Usually stock markets selloff the day after the elections because of general uncertainty, this time they did not. This positive reaction comes from the current political situation in the US, now the country has a Republican led Congress and President, the expected expansionary fiscal policy and loosen financial regulations for big banks and healthcare companies announced by the new President.
However, tech companies such as Apple, Amazon, Facebook and Google plummeted last week after the elections results, this is mainly because of the possible negative effects of Trump’s looming anti-immigration plans which would reduce valuable human talent access for Internet companies. Twitter was the only exception with a 4% jump because of the new elected president sympathy for this social network.
Also the bond market is experiencing a “reverse” trend, after more than 30 years of bull market, investors are reallocating their portfolios selling bonds and favoring stocks because of expectations of higher government spending which will lead to an increase in the government budget deficit and inflationary effects. This is causing bond prices to drop and yields to rise.

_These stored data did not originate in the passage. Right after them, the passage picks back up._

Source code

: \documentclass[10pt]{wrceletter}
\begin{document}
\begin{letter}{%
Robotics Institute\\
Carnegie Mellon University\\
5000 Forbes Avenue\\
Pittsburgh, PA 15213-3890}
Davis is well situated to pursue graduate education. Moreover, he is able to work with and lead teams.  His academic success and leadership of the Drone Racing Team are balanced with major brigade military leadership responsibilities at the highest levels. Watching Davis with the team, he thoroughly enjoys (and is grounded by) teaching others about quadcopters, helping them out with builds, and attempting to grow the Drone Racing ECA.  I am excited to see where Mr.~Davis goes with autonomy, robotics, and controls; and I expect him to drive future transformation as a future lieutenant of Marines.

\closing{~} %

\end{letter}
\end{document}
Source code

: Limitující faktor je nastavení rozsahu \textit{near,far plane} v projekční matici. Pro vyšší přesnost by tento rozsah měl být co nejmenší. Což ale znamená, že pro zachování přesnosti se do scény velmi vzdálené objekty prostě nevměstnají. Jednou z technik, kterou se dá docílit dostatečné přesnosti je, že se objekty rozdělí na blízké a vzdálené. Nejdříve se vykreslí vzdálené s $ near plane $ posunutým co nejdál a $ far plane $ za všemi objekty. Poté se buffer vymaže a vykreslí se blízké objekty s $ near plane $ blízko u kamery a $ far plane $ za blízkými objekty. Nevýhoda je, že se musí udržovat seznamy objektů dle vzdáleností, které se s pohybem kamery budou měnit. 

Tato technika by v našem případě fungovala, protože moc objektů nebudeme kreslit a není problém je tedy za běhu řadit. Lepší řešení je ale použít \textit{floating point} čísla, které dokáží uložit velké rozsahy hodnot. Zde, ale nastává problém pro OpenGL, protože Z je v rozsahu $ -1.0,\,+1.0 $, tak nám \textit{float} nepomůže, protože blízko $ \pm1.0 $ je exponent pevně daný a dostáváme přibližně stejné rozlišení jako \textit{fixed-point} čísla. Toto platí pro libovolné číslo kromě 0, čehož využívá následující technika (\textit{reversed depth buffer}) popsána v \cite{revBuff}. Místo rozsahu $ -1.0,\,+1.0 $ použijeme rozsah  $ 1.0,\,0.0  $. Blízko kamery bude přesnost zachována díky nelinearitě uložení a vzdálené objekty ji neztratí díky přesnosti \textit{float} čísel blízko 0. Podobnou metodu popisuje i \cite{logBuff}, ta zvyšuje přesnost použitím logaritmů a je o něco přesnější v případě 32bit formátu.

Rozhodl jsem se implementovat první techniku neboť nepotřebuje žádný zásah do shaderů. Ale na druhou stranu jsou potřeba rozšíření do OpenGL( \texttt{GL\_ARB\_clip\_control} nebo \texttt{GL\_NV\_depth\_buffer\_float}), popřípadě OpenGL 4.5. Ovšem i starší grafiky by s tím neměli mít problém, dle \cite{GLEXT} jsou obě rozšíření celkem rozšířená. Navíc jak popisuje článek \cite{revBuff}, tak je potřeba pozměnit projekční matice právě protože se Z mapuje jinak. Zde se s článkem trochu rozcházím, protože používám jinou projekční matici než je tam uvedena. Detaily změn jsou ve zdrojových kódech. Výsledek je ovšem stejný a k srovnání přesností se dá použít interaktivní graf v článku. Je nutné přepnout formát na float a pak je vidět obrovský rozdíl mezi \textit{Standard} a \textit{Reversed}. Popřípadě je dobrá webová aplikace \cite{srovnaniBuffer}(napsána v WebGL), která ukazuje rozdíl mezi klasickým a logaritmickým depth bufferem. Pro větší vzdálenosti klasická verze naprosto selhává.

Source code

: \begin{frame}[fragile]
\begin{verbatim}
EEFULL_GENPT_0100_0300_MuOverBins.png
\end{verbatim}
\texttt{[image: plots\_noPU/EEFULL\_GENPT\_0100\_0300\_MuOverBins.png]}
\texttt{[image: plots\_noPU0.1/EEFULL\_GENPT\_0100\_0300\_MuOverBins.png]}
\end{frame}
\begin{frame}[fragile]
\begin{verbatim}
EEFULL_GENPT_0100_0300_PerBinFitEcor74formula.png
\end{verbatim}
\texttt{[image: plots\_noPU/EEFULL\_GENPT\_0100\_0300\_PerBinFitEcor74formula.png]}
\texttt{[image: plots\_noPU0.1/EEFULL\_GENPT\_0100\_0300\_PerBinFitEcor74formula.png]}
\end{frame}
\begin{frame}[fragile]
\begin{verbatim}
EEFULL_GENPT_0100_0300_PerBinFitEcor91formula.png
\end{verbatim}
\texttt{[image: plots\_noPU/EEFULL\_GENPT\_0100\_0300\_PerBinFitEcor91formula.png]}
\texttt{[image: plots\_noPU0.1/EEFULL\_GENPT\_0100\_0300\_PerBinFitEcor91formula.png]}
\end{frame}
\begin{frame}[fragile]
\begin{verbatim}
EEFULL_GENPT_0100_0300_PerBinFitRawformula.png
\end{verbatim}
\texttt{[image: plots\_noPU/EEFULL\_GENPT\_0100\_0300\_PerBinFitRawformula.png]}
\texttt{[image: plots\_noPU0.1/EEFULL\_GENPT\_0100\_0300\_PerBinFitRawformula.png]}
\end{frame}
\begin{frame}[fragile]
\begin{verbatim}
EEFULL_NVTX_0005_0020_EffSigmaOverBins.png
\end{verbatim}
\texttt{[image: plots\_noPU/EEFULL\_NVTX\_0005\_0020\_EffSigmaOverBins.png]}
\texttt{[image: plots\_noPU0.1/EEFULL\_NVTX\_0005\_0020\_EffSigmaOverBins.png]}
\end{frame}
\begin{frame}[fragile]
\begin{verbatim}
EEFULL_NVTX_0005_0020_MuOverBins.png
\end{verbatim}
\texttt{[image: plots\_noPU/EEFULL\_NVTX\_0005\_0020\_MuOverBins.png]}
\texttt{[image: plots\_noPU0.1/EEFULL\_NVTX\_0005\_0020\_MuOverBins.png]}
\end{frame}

The 30-year Treasury bond yield on Monday overpassed the psychological 3% level. The 10-year Treasury has surged from a yield of 1.80% to 2.30%. This has several consequences for the economy. On the one hand, it restrains the economic system because mortgages and other financing, that are mostly based on the 10-year benchmark, will be more expensive for borrowers (on Wednesday 16th, weekly mortgage applications dropped by 9.2%) and the US government will have a higher cost of borrowing. On the other hand, this rise in interest rates will benefit financial institutions and savers.
Moreover, as a consequence of expected higher inflation, investors protected themselves spending $1 billion into TIPS (Treasury inflation-protected securities) in the election week, being the second biggest inflow after the record of October 2002.
One last thing that is worth to underline is the latest upward trend in the CDS market on US debt. Protection against US public debt default has become more expensive even if it is still in the ranges of those of solvent rich countries such as Germany and Japan. The price to insure 10$ million for a period of five years is now $28,900 annually up from $22,400 on Tuesday before Trump being elected President, the highest in 2 years. Anyways, this has to be seen as an indicator of “market stress” among all the previous illustrated euphoria. In fact following the election S&P rating agency affirmed its AA+ rating for the US.